### Deine Aufgabe 1
Schreib aus den Zeilen weiter unten die Stelle von der Zeile mit „individuo era un“ bis einschließlich der Zeile mit „descubierto la tumba“ wortgetreu ab.

Wien. Der erste gemeinsame Auftritt der beiden seit Längerem war in seiner Konstellation nicht unlogisch: Wer sonst soll die demokratiepolitischen Vorhaben einer Partei vorstellen, wenn nicht der Parteichef mit dem Klubobmann?

Dass Michael Spindelegger am Mittwoch an der Seite von Karlheinz Kopf vor die Medien trat, war aber auch symbolträchtig: Der Klubobmann erhält den Auftrag, die anderen Parteien im Parlament vom Demokratie- und Transparenzpaket der ÖVP (das im Wesentlichen jenem der JVP entspricht) zu überzeugen, um den „Ruf der Politik zu retten“, wie Spindelegger sagte. Kopf bekommt also noch eine Chance. Vielleicht seine letzte.

### Vorliegende Zeilen

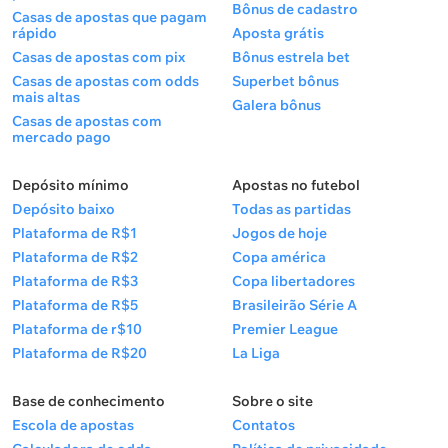
Bônus de cadastro
Casas de apostas que pagam
rápido
Aposta grátis
Casas de apostas com pix
Bônus estrela bet
Casas de apostas com odds
Superbet bônus
mais altas
Galera bônus
Casas de apostas com
mercado pago
Depósito mínimo
Apostas no futebol
Depósito baixo
Todas as partidas
Plataforma de R$1
Jogos de hoje
Plataforma de R$2
Copa américa
Plataforma de R$3
Copa libertadores
Plataforma de R$5
Brasileirão Série A
Plataforma de r$10
Premier League
Plataforma de R$20
La Liga
Base de conhecimento
Sobre o site
Escola de apostas
Contatos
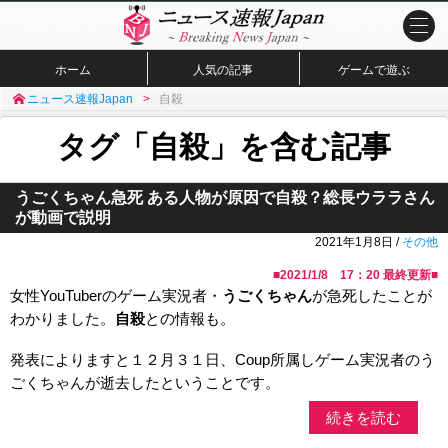
ホーム
人気の記事
ゲームで遊ぶ
ニュース速報Japan
自殺
タグ「自殺」を含む記事
うごくちゃん急死 ある人物が原因で自殺？総長ウララさん
が動画で説明
2021年1月8日 /
その他
■
2021/1/8 17：20
最終更新■
女性YouTuberのゲーム実況者・
うごくちゃん
が急死したことが
わかりました。
自殺
との情報も。
発表によりますと１２月３１日、Coup所属しゲーム実況者のう
ごくちゃんが逝去したということです。
続きを読む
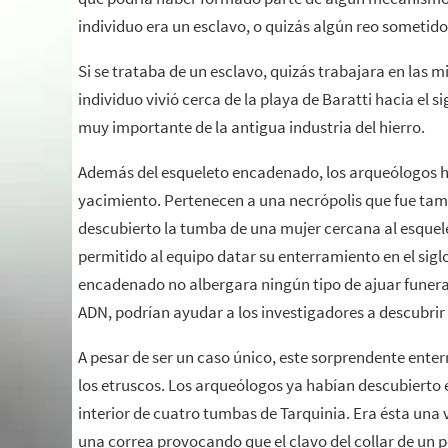
individuo era un esclavo, o quizás algún reo sometido
Si se trataba de un esclavo, quizás trabajara en las m
individuo vivió cerca de la playa de Baratti hacia el s
muy importante de la antigua industria del hierro.
Además del esqueleto encadenado, los arqueólogos 
yacimiento. Pertenecen a una necrópolis que fue tambi
descubierto la tumba de una mujer cercana al esquel
permitido al equipo datar su enterramiento en el sigl
encadenado no albergara ningún tipo de ajuar funera
ADN, podrían ayudar a los investigadores a descubri
A pesar de ser un caso único, este sorprendente ente
los etruscos. Los arqueólogos ya habían descubierto 
interior de cuatro tumbas de Tarquinia. Era ésta una 
una correa provocando que el clavo del collar de un pe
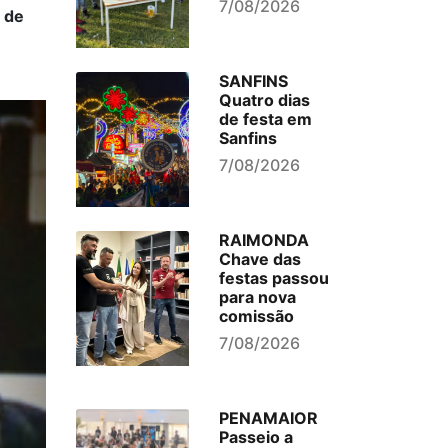
7/08/2026
s de
SANFINS
Quatro dias
de festa em
Sanfins
7/08/2026
RAIMONDA
Chave das
festas passou
para nova
comissão
7/08/2026
PENAMAIOR
Passeio a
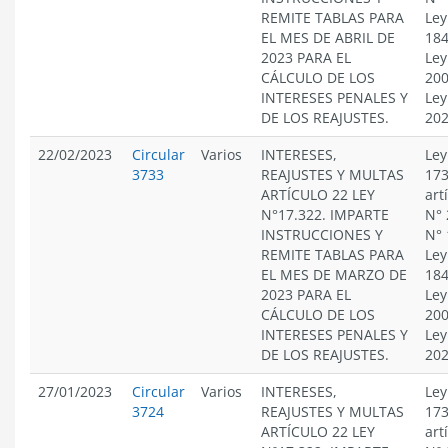
REMITE TABLAS PARA
Ley
EL MES DE ABRIL DE
184
2023 PARA EL
Ley
CÁLCULO DE LOS
200
INTERESES PENALES Y
Ley
DE LOS REAJUSTES.
20
22/02/2023
Circular
Varios
INTERESES,
Ley
3733
REAJUSTES Y MULTAS
173
ARTÍCULO 22 LEY
art
N°17.322. IMPARTE
N° 
INSTRUCCIONES Y
N° 
REMITE TABLAS PARA
Ley
EL MES DE MARZO DE
184
2023 PARA EL
Ley
CÁLCULO DE LOS
200
INTERESES PENALES Y
Ley
DE LOS REAJUSTES.
20
27/01/2023
Circular
Varios
INTERESES,
Ley
3724
REAJUSTES Y MULTAS
173
ARTÍCULO 22 LEY
art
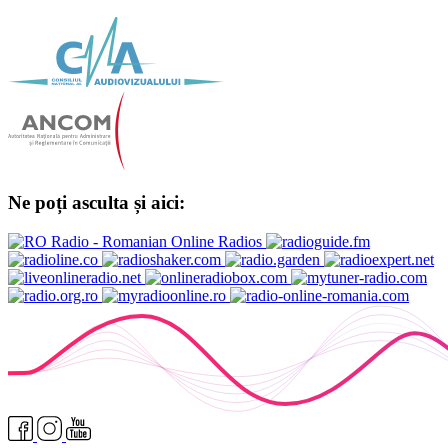
Ne poți asculta și aici:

### Deine Aufgabe 2
Kürze im Text über Spindelegger und Kopf den Absatz, der mit „Dass Michael Spindelegger“ anfängt, zu einer Stichpunktliste mit den wichtigsten Fakten.

### Erwartete Antwort 1
individuo era un esclavo, o quizás algún reo sometido
Si se trataba de un esclavo, quizás trabajara en las m
individuo vivió cerca de la playa de Baratti hacia el s
muy importante de la antigua industria del hierro.
Además del esqueleto encadenado, los arqueólogos 
yacimiento. Pertenecen a una necrópolis que fue tambi
descubierto la tumba de una mujer cercana al esquel

### Erwartete Antwort 2
- Michael Spindelegger trat am Mittwoch zusammen mit Karlheinz Kopf vor die Medien, was auch symbolträchtig war.
- Kopf soll als Klubobmann die anderen Parteien im Parlament vom Demokratie- und Transparenzpaket der ÖVP überzeugen.
- Das Paket entspricht im Wesentlichen dem der JVP.
- Ziel ist laut Spindelegger, den „Ruf der Politik zu retten“.
- Kopf bekommt damit noch eine Chance, vielleicht seine letzte.